In most embodiments, Apple's key design features a light emitter aimed at the reflective bottom surface of a keycap. An accompanying light detector, or central detector connected to a light guide, generates an electrical signal in response to the received light. When processed by a keyboard controller, the signals can be used to estimate force, velocity and distance metrics to accurately determine when a key is pressed.
The resulting data set is much wider than simple "open or closed" circuit constraints seen on traditional keyboards. By applying pre-determined thresholds to incoming signals, Apple's invention can in some cases detect errant key presses and support force-sensitive input applications.
Other embodiments include dynamic threshold adjustments on a per-key and per-application basis, allowing users to set one input level for word processing and another for gaming.
As for tactile feedback, Apple's invention includes contingencies for installing structures formed from a materials capable of elastic deformation such as an electroactive polymer or shape-memory metal. In some embodiments, users can adjust the feel of these components on the fly.
Apple's document goes on to describe alternative embodiments and a detailed rundown of how the optical sensor mechanism functions. The company also mentions manufacturing benefits of deploying a decoupled keyboard system.
It is unclear whether Apple intends to implement its customizable keyboard in a future Mac product.
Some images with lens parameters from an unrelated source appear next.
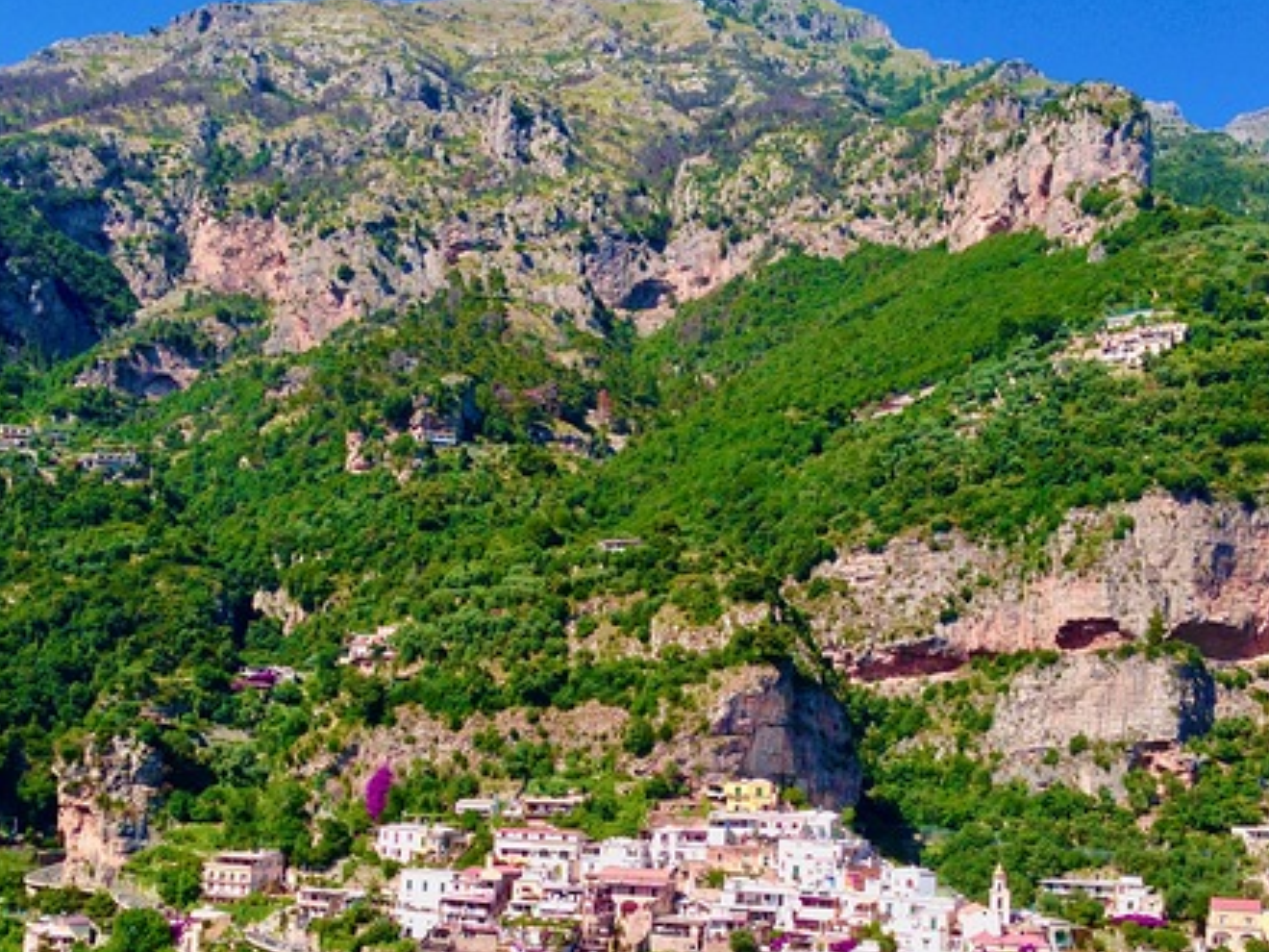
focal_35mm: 45
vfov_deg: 31.8
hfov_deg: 42.1
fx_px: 1650
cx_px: 640
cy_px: 666
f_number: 2.4
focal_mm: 4.12
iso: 50
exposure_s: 1/1106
The company is, however, expected to announce new Mac hardware at a special event next week.
Apple's patent application for a keyboard with decoupled electrical and mechanical functionality was first filed for in April 2015 and credits Chang Zhang, Dayu Qu, Ray L. Chang and John S. Camp as its inventors.
Comments
All said , there is still room for improvement in the new keyboard. It will not be long before the LED Keyboard is completely customizable. Or at least you will be able to see the other keys available when you press a function key. I still look for the special characters and would love to see them on the actual keyboard.
Reduced travel can affect accuracy, if the user can't tell whether they hit the key hard enough to register, or they strike the key too hard, and accidentally hit adjacent keys as a result. Even if the spacing has more of an effect, users may be distracted by the different feel of the keys, and blame that for the errors, which will lead to a distrust of a shallow travel keyboard.
Still, Apple have been training us to get used to less travel in the keyboard, with the switch to the "Chiclet" keyboard, the "glass" keyboard on the iPhone and iPad, and the butterfly switches on the MacBook. Eventually I expect keys will have no actual travel, but will fool us with haptic feedback, the same way the trackpad and the new home button do. The real trick is fooling us into thinking there are physical keys there to better enable touch typing.
Couple this analog travel with variable tactile feedback, and now each key has multiple user-detectable levels of actuation or function. Push too lightly, and you get nothing. Push really hard and you get a second function (like a capital letter or an alt-keystroke). One could feel each click more and more as they pushed down more.
Since it's analog, it can be made user configurable. Don't like how little force it takes to get a mis-typed key? Adjust it in system preferences to be less sensitive. Want the lightest touch to work so you can type silently? Make it less sensitive? Tired of accidentally hitting the space bar? Notch it up so when you gotta really push it.
I would expect this this on a keyboard for an iMac or Mac Pro instead of a MacBook. Since it probably would make a standard keyboard thicker (at least until Apple could refine the tech).
Or am I completely misunderstanding this patent?
I'd like to see Apple add tactile feedback to iPads using 3D Touch, but this isn't that patent.